H = The percentage of the population who are poor – or the (raw) Headcount ratio.
A= The average intensity of deprivation.
M0= An ‘adjusted Headcount’. This reflects both the incidence (the percentage of the population who are poor, H) and intensity of poverty, A.
M1= This measure reflects the incidence, intensity and depth of poverty. The depth of poverty is the ‘gap’ (G) between poverty and the poverty line (M1 = H x A x G).

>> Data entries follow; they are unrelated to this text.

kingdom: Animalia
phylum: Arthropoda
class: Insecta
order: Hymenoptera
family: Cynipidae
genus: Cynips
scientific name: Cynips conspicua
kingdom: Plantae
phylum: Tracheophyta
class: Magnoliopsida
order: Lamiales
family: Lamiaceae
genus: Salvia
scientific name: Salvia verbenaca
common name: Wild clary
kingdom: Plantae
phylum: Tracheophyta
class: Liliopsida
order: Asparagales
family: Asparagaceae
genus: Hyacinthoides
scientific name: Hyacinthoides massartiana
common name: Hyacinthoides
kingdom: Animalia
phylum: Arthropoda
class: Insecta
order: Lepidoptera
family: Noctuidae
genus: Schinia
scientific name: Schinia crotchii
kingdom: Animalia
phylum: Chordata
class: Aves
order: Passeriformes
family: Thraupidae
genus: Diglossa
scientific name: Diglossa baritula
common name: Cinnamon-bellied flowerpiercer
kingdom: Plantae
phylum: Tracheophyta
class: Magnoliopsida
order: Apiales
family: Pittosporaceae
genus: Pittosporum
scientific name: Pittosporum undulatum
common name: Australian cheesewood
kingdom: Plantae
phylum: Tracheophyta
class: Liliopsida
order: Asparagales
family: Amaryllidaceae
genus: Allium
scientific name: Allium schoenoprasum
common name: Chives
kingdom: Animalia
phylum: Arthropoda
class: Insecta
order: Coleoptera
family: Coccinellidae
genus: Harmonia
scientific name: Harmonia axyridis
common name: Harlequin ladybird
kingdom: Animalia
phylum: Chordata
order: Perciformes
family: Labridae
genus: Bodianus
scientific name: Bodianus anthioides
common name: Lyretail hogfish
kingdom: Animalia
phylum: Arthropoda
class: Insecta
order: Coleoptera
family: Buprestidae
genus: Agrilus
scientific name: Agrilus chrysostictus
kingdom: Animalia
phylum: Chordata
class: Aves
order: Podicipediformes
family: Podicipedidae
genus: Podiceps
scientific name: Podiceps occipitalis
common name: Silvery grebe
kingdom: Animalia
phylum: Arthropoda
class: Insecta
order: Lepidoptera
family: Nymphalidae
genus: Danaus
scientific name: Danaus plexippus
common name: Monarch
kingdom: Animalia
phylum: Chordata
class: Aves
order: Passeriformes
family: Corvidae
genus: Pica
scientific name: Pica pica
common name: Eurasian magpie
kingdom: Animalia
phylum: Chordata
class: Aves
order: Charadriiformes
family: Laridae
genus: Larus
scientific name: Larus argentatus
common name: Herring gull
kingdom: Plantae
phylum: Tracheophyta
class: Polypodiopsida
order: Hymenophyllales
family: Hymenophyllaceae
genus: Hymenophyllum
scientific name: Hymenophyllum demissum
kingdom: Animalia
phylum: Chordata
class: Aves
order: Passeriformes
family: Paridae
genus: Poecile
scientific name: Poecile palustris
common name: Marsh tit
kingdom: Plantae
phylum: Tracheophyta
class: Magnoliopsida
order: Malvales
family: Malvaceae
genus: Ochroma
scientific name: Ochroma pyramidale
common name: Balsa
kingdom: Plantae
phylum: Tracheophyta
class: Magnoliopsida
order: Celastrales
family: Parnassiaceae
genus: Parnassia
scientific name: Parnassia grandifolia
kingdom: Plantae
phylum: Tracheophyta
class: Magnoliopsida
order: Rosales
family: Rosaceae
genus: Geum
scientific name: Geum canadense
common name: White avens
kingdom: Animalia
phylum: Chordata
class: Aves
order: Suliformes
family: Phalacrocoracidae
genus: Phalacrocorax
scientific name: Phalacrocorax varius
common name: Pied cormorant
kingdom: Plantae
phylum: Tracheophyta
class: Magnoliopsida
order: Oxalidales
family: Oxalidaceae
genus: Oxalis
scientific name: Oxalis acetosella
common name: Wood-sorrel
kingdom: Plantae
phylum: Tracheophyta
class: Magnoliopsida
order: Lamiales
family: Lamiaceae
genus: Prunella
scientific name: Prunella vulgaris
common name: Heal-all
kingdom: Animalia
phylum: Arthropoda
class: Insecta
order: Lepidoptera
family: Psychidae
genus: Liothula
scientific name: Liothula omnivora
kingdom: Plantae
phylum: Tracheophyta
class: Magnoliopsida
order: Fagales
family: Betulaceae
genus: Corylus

Number of deprivations experienced, though different groups of population, 2008
|Median of deprivations||Average number of deprivations|
|Population which perceives itself as poor||5.0||5.0|
|Population below the income poverty line||5.1||5.2|
|Population which perceives itself as poor and is below the income poverty line||5.4||5.6|
|Non-poor population by perception||3.0||3.2|
|Population over income poverty line||3.0||3.2|
Source: NPD-SDQLD calculations, with data from the LSMS 2008
APPLICATIONS ~The MPI-Colombia as public policy design tool
MPI-Colombia at the municipal level
A proxy of the national MPI-Colombia was constructed at the municipal level using Census data from 2005. The municipal MPI allowed poverty maps to be created and updated using the new multidimensional approach and assessment tool. The exercise is a rich source of information for targeting purposes at the geographical level.
MPI-Colombia goals for national planning
The MPI-Colombia has three key policy advantages: it can depict the joint distribution of deprivations (the intensity of poverty), it shows the contribution of each of the dimensions to overall poverty levels, and is able to facilitate accountability at the level of social public policy interventions.
On the strength of these advantages, the Colombian government decided to include the multidimensional (raw) Headcount ratio (H) within the indicators used to track poverty reduction strategies in the National Development Plan –NDP (2010-2014).
The NDP set a goal to reduce the population living in multidimensional poverty from 35% (2008) to 22.5% (2014). The overall 2014 poverty reduction goal was established according to goals attached to each of the MPI dimensions. Consequently, the overall target is a combination of the achievements of each of the five dimension-specific strategies designed in the NDP. This institutional arrangement makes the MPI-Colombia a powerful monitoring tool and a comprehensive poverty reduction strategy.
Targeting beneficiary households for the Extreme Poverty Reduction Strategy – UNIDOS
In Colombia the main public policy initiative to reduce extreme poverty is the UNIDOS network. This network combines the efforts of several governmental agencies and affected families with the goal of enhancing the income-generating abilities and the quality of life conditions of the families. This intervention is by nature transitory; once a family no longer lives in extreme poverty, the family finishes the programme. The MPI-Colombia is now used alongside income poverty measures as a condition for promoting families from the UNIDOS programme. That means families classified as non-multidimensionally poor (using the H headcount ratio with k=5) and non-income poor, will be promoted out of the programme at the end of the process.
 The selection of the indicators considered the previous Colombian multidimensional experiences as the Unmeet Basic Needs, the SISBEN III and the Quality of Life Index.